Le quadragénaire qui avait tué sa compagne fin juin 2018 à Schifflange a été condamné, jeudi après-midi, pour meurtre. Conformément aux réquisitions du parquet. La chambre criminelle a assorti 5 ans de sa peine de réclusion du sursis.
Ce n’était pas son compagnon. Ce n’était pas non plus son mari. C’était Luís. Voilà comment elle appelait l’homme qu’elle avait rencontré en 2016 devant la porte du CHEM alors qu’elle était en psychiatrie. Cette voix s’est éteinte le 30 juin 2018 au petit matin. Car il l’a étranglée dans sa petite chambre de son logement social à Schifflange.
«Là où une personne normale aurait décidé de partir, il est resté.

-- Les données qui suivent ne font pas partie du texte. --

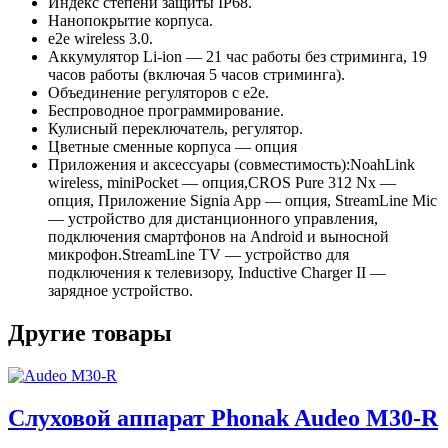
Индекс степени защиты IP68.
Нанопокрытие корпуса.
e2e wireless 3.0.
Аккумулятор Li-ion — 21 час работы без стриминга, 19
часов работы (включая 5 часов стриминга).
Объединение регуляторов с е2е.
Беспроводное программирование.
Кулисный переключатель, регулятор.
Цветные сменные корпуса — опция
Приложения и аксессуары (совместимость):NoahLink
wireless, miniPocket — опция,CROS Pure 312 Nx —
опция, Приложение Signia App — опция, StreamLine Mic
— устройство для дистанционного управления,
подключения смартфонов на Android и выносной
микрофон.StreamLine TV — устройство для
подключения к телевизору, Inductive Charger II —
зарядное устройство.
Другие товары
Слуховой аппарат Phonak Audeo M30-R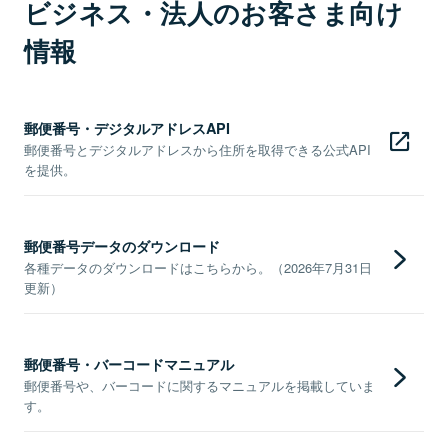
ビジネス・法人のお客さま向け
情報
郵便番号・デジタルアドレスAPI
郵便番号とデジタルアドレスから住所を取得できる公式API
を提供。
郵便番号データのダウンロード
各種データのダウンロードはこちらから。（2026年7月31日
更新）
郵便番号・バーコードマニュアル
郵便番号や、バーコードに関するマニュアルを掲載していま
す。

Sa colère, sa rancune, sa frustration, il les a déchargées sur sa compagne, entraînant les conséquences que nous connaissons.» Dans son réquisitoire, le représentant du parquet avait, par ailleurs, parlé d’un homme qui se «focalise sur ses propres blessures d’amour propre».

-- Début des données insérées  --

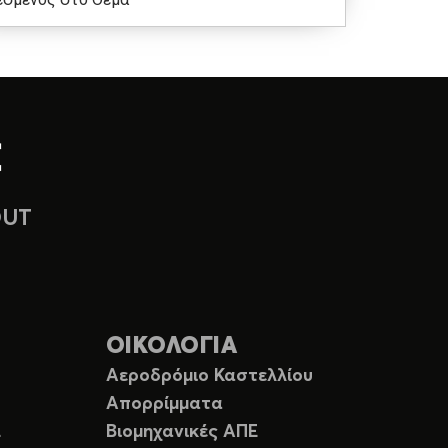
OUT
ΟΙΚΟΛΟΓΙΑ
Αεροδρόμιο Καστελλίου
Απορρίμματα
Ε
Βιομηχανικές ΑΠΕ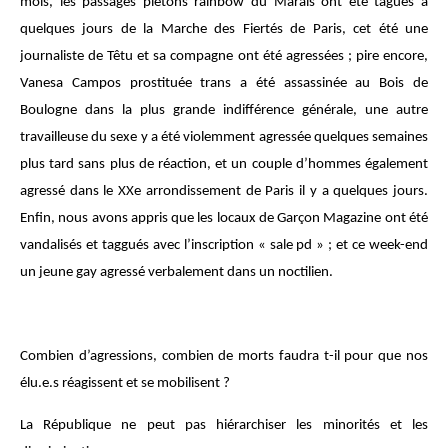
mois, les passages piétons rainbow du Marais ont été tagués à
quelques jours de la Marche des Fiertés de Paris, cet été une
journaliste de Têtu et sa compagne ont été agressées ; pire encore,
Vanesa Campos prostituée trans a été assassinée au Bois de
Boulogne dans la plus grande indifférence générale, une autre
travailleuse du sexe y a été violemment agressée quelques semaines
plus tard sans plus de réaction, et un couple d’hommes également
agressé dans le XXe arrondissement de Paris il y a quelques jours.
Enfin, nous avons appris que les locaux de Garçon Magazine ont été
vandalisés et taggués avec l’inscription « sale pd » ; et ce week-end
un jeune gay agressé verbalement dans un noctilien.
Combien d’agressions, combien de morts faudra t-il pour que nos
élu.e.s réagissent et se mobilisent ?
La République ne peut pas hiérarchiser les minorités et les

La relation que l’homme, âgé aujourd’hui de 41 ans, avait dépeinte à l’expert psychiatre était loin d’être rose. Elle était non seulement entrecoupée de disputes, mais il y avait également le problème de cohabitation avec la fille adolescente qui vivait avec eux. Celle qui, selon ses dires, lui «disait à peine bonjour et au revoir» et était un peu «comme une princesse» pour sa mère. Il aurait eu du mal à trouver sa place, se sentait blessé, avait encore confié Luís à l’expert. Mais il n’avait pas perdu espoir. Il pensait que cela pourrait s’arranger avec cette «femme très gentille, mais qui crie beaucoup».
Armée de beaucoup de patience, la 13e chambre criminelle avait tenté de comprendre comment il en était arrivé à ce geste fatal. Pas toujours facile d’y voir clair dans son récit de la relation qu’il menait avec cette femme. Quand il avait emménagé chez elle à Schifflange, il y avait eu quelques frictions avec sa fille adolescente. Il y avait également la fête de Noël 2017 qui avait mal tourné à cause des figurines sur un gâteau qu’il avait osé déplacer… Mais pas un mot sur les insultes et les scènes de dénigrement telles qu’elles figurent au dossier. «À part une dispute à cause d’une salade qu’il n’y avait plus dans les rayons du supermarché…, on n’a pas entendu grand-chose», avait fini par constater la présidente.
«Le coupable, c’est moi et personne d’autre»
Luís se souvenait bien d’avoir couru dans la rue pour aller chercher de l’aide. Sur le chantier des voies ferrées à Schifflange, les mains tachées de sang, il avait annoncé, tremblant, à un ouvrier : «Je crois que j’ai tué quelqu’un.» Les secours dépêchés sur les lieux avaient découvert la femme de 45 ans étranglée gisant sur son lit.
Face aux juges quelques sanglots et soupirs avaient accompagné ses bribes de souvenirs. Mais pour le reste il ne se rappelait pas grand-chose. À part qu’il avait «mis (s)a main gauche derrière sa tête et (s)a main droite sur sa bouche pour qu’elle arrête de parler…» Il avait évoqué un trou de mémoire après avoir pris la victime par la gorge. Pour cette amnésie, les médecins n’avaient toutefois pas d’explication.
Au bout des deux jours de débats, Luís avait fini par jeter un regard vers l’arrière de la salle où la fille de la victime avait pris place : «J’ai enlevé plus qu’une mère à cette princesse. Je sais que cela ne sert à rien de te demander des excuses…» «Le coupable, c’est moi et personne d’autre», avait-il insisté une dernière fois avant de quitter la salle menotté sous escorte policière.
«Pour un étranglement provoquant l’asphyxie, il faut exercer une pression pendant un certain laps de temps.» Pour le parquetier, c’était une preuve que le prévenu avait bien l’intention de donner la mort. C’est donc le «meurtre», puni par la réclusion à vie, qu’il demandait de retenir. L’expert avait constaté qu’il était en pleine possession de ses moyens. Et à part ses aveux, le parquet n’avait détecté aucune circonstance atténuante.
30 000 euros alloués à la fille de la victime
Les juges ont finalement condamné, jeudi après-midi, le quadragénaire, qui depuis son arrestation dort à Schrassig, à 30 ans de réclusion. Conformément aux réquisitions du parquet. Cinq ans de cette peine sont assortis du sursis.
La fille de la victime, qui s’était constituée partie civile lors du procès, se voit allouer 30 000 euros de dommages et intérêts. Luís a la possibilité de faire appel contre le jugement. À noter qu’en raison de la crise sanitaire, ce délai d’appel de 40 jours est actuellement suspendu.